Any device that cannot be repurposed ends up being shredded. ERI safely breaks down cell phones into sortable commodities like plastics, low-grade and high-grade metals and glass. Approximately 17.4 million mobile phones were collected for recycling in 2010, equal to some 2,240 tons of material. (source: EPA)
Recycling 1 million cell phones can recover 50 pounds of gold, 550 pounds of silver, 20 pounds of palladium and 20,000 pounds of copper. A ton of mobile phones (approximately 6,000) yields approximately $15,000 worth of precious metals. (source: Electronics Takeback Coalition)
More than 40 million U.S. households now have Blu-ray players, and many of those upgraded from a standard DVD player to complete their home theater system. (Source: USA Today)
How does ERI do it?
The company first attempts to reuse and refurbish any electronics that is still in good working order.
Items that cannot be reused or refurbished are typically parsed to identify any working components, and then the remaining materials are broken down in ERI’s industrial-strength shredder to be recycled and reused in new manufacturing.
From the point of collection through the point of recycling, ERI ensures electronic devices are being managed in an environmentally responsible and data security conscious manner.
Here are some facts about the company:
- ERI developed and houses the three largest, most efficient and most sophisticated proprietary e-waste shredders in the world.
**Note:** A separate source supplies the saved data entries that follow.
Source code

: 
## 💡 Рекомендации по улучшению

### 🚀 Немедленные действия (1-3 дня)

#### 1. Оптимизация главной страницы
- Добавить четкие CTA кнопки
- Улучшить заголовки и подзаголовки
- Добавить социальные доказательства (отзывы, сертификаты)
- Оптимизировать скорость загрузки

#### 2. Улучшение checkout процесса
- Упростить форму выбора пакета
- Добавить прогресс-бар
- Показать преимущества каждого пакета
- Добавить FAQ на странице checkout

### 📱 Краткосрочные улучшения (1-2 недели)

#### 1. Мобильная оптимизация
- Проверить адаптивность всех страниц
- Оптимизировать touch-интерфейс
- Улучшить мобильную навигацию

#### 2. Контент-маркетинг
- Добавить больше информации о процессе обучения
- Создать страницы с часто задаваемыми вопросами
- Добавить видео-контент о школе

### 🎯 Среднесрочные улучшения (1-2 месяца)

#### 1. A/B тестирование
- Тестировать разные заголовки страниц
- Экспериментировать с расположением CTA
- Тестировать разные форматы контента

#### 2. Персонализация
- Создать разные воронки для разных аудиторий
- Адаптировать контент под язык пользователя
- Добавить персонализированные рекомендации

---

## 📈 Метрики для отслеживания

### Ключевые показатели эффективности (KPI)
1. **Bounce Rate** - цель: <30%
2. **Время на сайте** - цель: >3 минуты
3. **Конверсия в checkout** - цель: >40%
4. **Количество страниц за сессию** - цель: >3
- ERI has developed the most advanced and efficient proprietary glass cleaning system in the world today, solving the glass problem that so many e-waste recyclers struggle with.
- ERI’s proprietary dust filtration system (currently in effect in every ERI facility) is the world’s most successful of its kind, keeping workers and the surrounding communities safe.
- ERI is a totally green organization – from the fleet of hybrid vehicles driven by the sales team to the electric forklifts used on the shop floor to the methodology used to recycle the hundreds of tons of electronic waste that pass through the company’s doors. Even the furniture used in house is made from recycled materials.
- Fed by an innovative system of inter-warehouse conveyers, ERI's shredding system is hermetically sealed and OSHA approved.
- "Cradle to Grave" barcode tracking system allows all materials to be tracked throughout all stages of the recycling process. This system insures compliance with environmental regulations as well as the privacy, satisfaction and integrity of ERI's clientele.
- ERI provides customers with Certificates of Assured Destruction, assuring clients that their e-waste is 100% recycled and is done so ethically and lawfully.
- ERI was the world’s first recycler of e-waste to be BOTH e-Stewards and R2 certified to de-manufacture and recycle every type of electronic waste in an environmentally friendly manner.
- ERI developed the first comprehensive video verification of destruction, providing clients with live video data of their e-waste destruction, removing all liability from clients and ensuring confidential information will never end up in anyone else's hands.
- ERI is the only e-waste recycler in the US to provide true nationwide coverage utilizing eight strategically located facilities across the country
- ERI has a variety of collaborating brands which help build exposure for ERI and its clients, including 1800Recycling, GreenisGood Radio, SellBackTech/BuyBackTech, and more.
ERI’s main objectives are to:
- Protect and promote each customer’s brand.
- Mitigate data security risks and potential liability.
- Provide efficient and thorough customer service.
- Ensure environmental compliance.
- Provide thorough, concise, and timely communication and reporting.
- Commit to building a partnership based on collaboration and trust.
ERI offers a multitude of solutions for managing electronics regardless of the type of business and the level of service required.